Den ersten Kontakt mit dem gefrorenen Untergrund hatte der Bielefelder mit zarten sechs Jahren. "Meine Mutter hatte im Winter Eishockeyschuhe im Supermarkt gekauft. Dann sind wir auf den Meierteich - und es machte mir gleich großen Spaß", erinnert sich Reckers lebhaft an seine ersten Schritte auf dem Gewässer an der Jöllenbecker Straße. Als er gefragt wurde, ob er gerne mal die Laufschule der SV Brackwede auf der Oetker-Eisbahn testen würde, musste er nicht lange überlegen. "Natürlich will ich", sagte Aaron Reckers damals und traf so auf seinen großen Förderer Viktor Trippel. Zu dem Jugendtrainer von damals, der heute die Damen der SVB betreut, hat der Ex-Brackweder ein enges Verhältnis. "Ich verfolge natürlich seinen Weg und bin schon ein wenig stolz auf ihn", sagt Trippel, der demnächst unbedingt mal ein Zweitligaspiel seines Schützlings besuchen möchte. "Das Talent", so Trippel, "war bei ihm damals schon zu sehen."

Eben jene Begabung sowie sein Ehrgeiz führten Aaron Reckers über die Jugendstationen Kassel und Iserlohn zunächst nach Halle an der Saale, ehe er eine Saison für die Rostock Piranhas spielte. Ein Leben als Eishockey-Vagabund, das auch abseits des Sports seine Vorteile hatte. "In Sachen Haushaltsführung macht mir keiner was vor. Wenn meine Freunde jetzt ausziehen und von ihren WG-Erfahrungen erzählen, kann ich nur müde lächeln", sagt Reckers mit einem Augenzwinkern. Nun sind also Passau und Dresden seine Stationen, bei denen er sich für seinen ganz großen Traum empfehlen will: "Klar möchte ich gerne in der DEL spielen", so Reckers, der sich in den nächsten zwei Jahren voll auf den Eishockeysport konzentrieren will. Das gilt auch für die Sommermonate, in denen er zuletzt jobbte. "Ich war auf dem Bau unterwegs oder habe in einer Bar gekellnert. Damit ist aber Schluss, weil mir mein jetziger Vertrag eine gewisse finanzielle Unabhängigkeit gibt", sagt Aaron Reckers, der in der spielfreien Zeit Athletik-Training absolvieren wird.
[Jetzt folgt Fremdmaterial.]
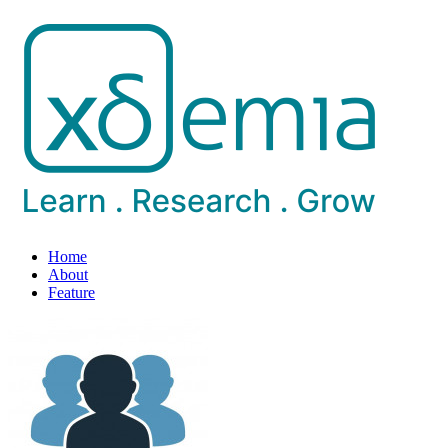
Home
About
Feature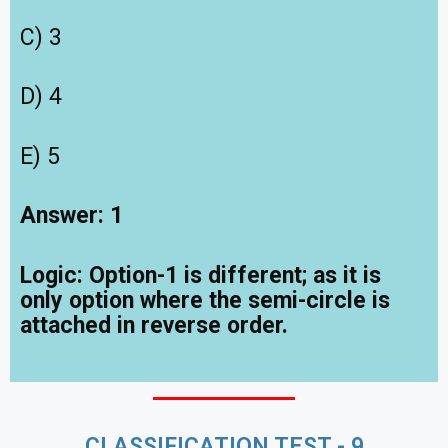
C) 3
D) 4
E) 5
Answer: 1
Logic:
Option-1 is different; as it is
only option where the semi-circle is
attached in reverse order.
CLASSIFICATION TEST - 9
Die Schattenseite der Professionalisierung bringt es mit sich, dass er seine Eltern dieses Jahr an Weihnachten nur kurz sehen wird, da für ihn am 23. Dezember ein Spiel ansteht und bereits am zweiten Weihnachtsfeiertag wieder trainiert wird. "Ich werde die Fahrt auf mich nehmen, auch wenn ich nur ein paar Stunden bleiben kann. Ich freue mich auf meine Eltern und meine drei kleinen Geschwister", sagt der ansonsten beinharte Abwehrspieler. Mehr gemeinsame Zeit bleibt der Familie, die durch den einstigen Besuch des Meierteichs nicht ganz unschuldig an der Terminnot ihres Ältesten ist, nicht.